#### STORED DATA ####

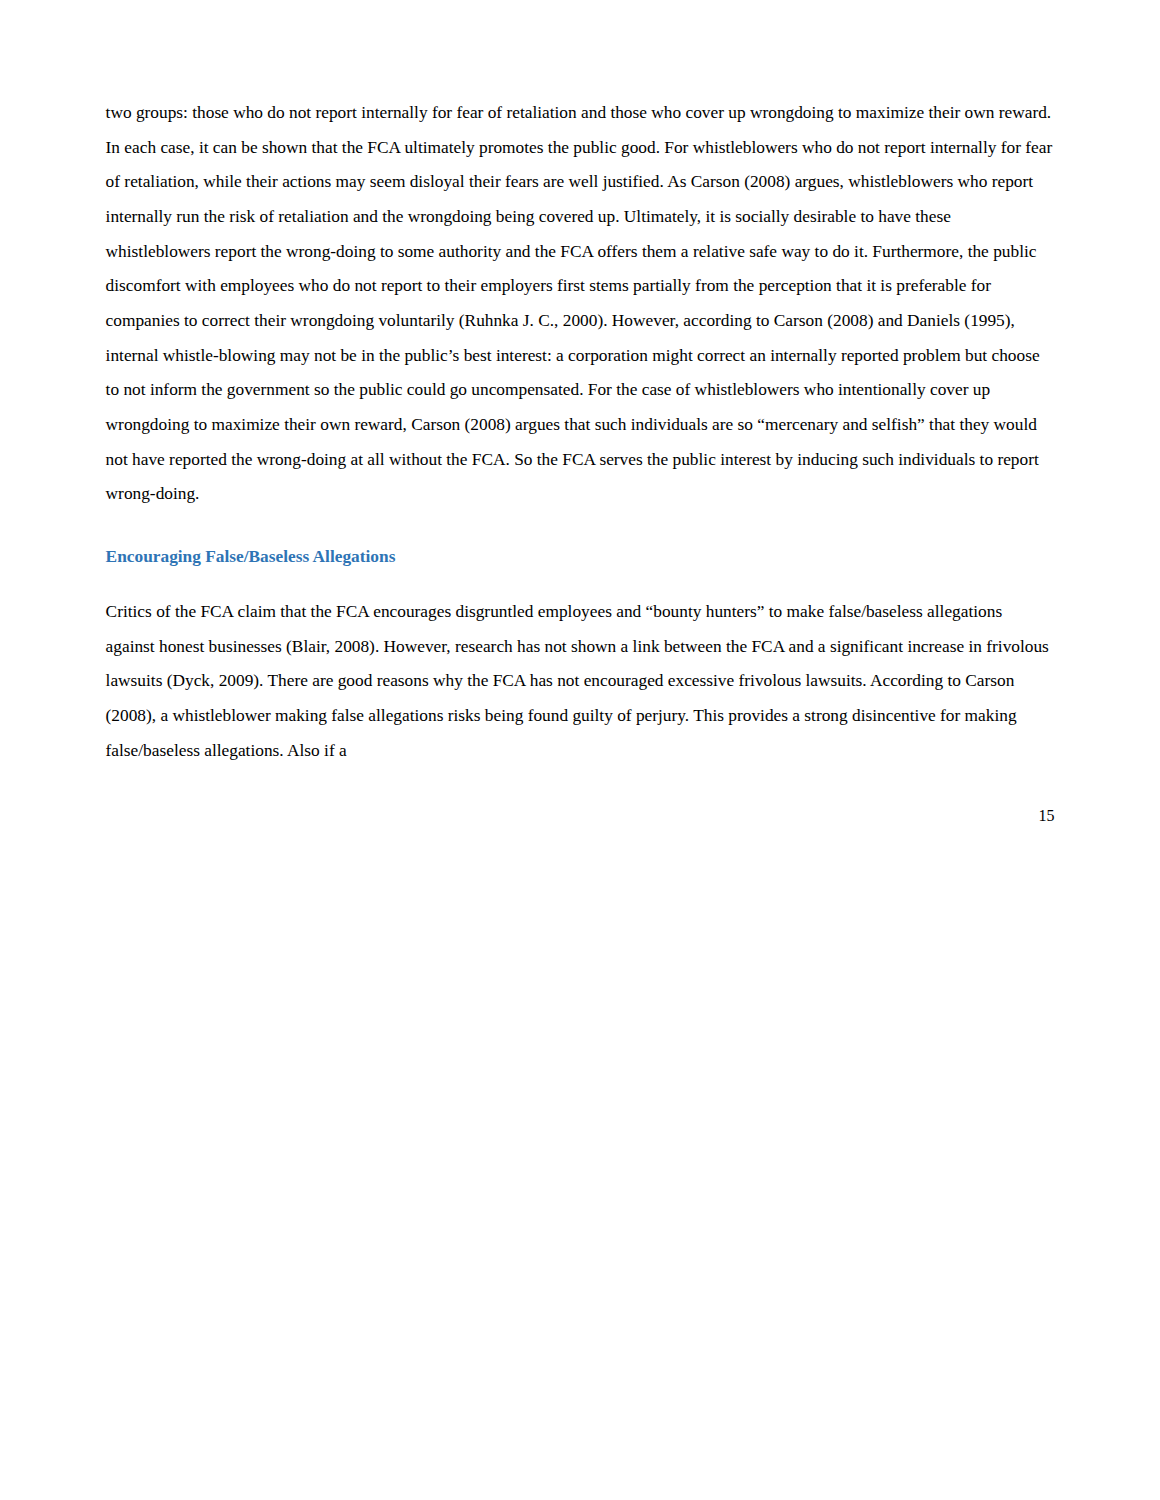two groups: those who do not report internally for fear of retaliation and those who cover up wrongdoing to maximize their own reward. In each case, it can be shown that the FCA ultimately promotes the public good. For whistleblowers who do not report internally for fear of retaliation, while their actions may seem disloyal their fears are well justified. As Carson (2008) argues, whistleblowers who report internally run the risk of retaliation and the wrongdoing being covered up. Ultimately, it is socially desirable to have these whistleblowers report the wrong-doing to some authority and the FCA offers them a relative safe way to do it. Furthermore, the public discomfort with employees who do not report to their employers first stems partially from the perception that it is preferable for companies to correct their wrongdoing voluntarily (Ruhnka J. C., 2000). However, according to Carson (2008) and Daniels (1995), internal whistle-blowing may not be in the public’s best interest: a corporation might correct an internally reported problem but choose to not inform the government so the public could go uncompensated. For the case of whistleblowers who intentionally cover up wrongdoing to maximize their own reward, Carson (2008) argues that such individuals are so “mercenary and selfish” that they would not have reported the wrong-doing at all without the FCA. So the FCA serves the public interest by inducing such individuals to report wrong-doing.
Encouraging False/Baseless Allegations
Critics of the FCA claim that the FCA encourages disgruntled employees and “bounty hunters” to make false/baseless allegations against honest businesses (Blair, 2008). However, research has not shown a link between the FCA and a significant increase in frivolous lawsuits (Dyck, 2009). There are good reasons why the FCA has not encouraged excessive frivolous lawsuits. According to Carson (2008), a whistleblower making false allegations risks being found guilty of perjury. This provides a strong disincentive for making false/baseless allegations. Also if a
15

####

» TASK INSTRUCTIONS: An exact copy is needed of only the lines from the top of the material through the line with "Encouraging False/Baseless Allegations"; no pictures belong in it.

» RESPONSE TO THIS TASK:
two groups: those who do not report internally for fear of retaliation and those who cover up wrongdoing to maximize their own reward. In each case, it can be shown that the FCA ultimately promotes the public good. For whistleblowers who do not report internally for fear of retaliation, while their actions may seem disloyal their fears are well justified. As Carson (2008) argues, whistleblowers who report internally run the risk of retaliation and the wrongdoing being covered up. Ultimately, it is socially desirable to have these whistleblowers report the wrong-doing to some authority and the FCA offers them a relative safe way to do it. Furthermore, the public discomfort with employees who do not report to their employers first stems partially from the perception that it is preferable for companies to correct their wrongdoing voluntarily (Ruhnka J. C., 2000). However, according to Carson (2008) and Daniels (1995), internal whistle-blowing may not be in the public’s best interest: a corporation might correct an internally reported problem but choose to not inform the government so the public could go uncompensated. For the case of whistleblowers who intentionally cover up wrongdoing to maximize their own reward, Carson (2008) argues that such individuals are so “mercenary and selfish” that they would not have reported the wrong-doing at all without the FCA. So the FCA serves the public interest by inducing such individuals to report wrong-doing.
Encouraging False/Baseless Allegations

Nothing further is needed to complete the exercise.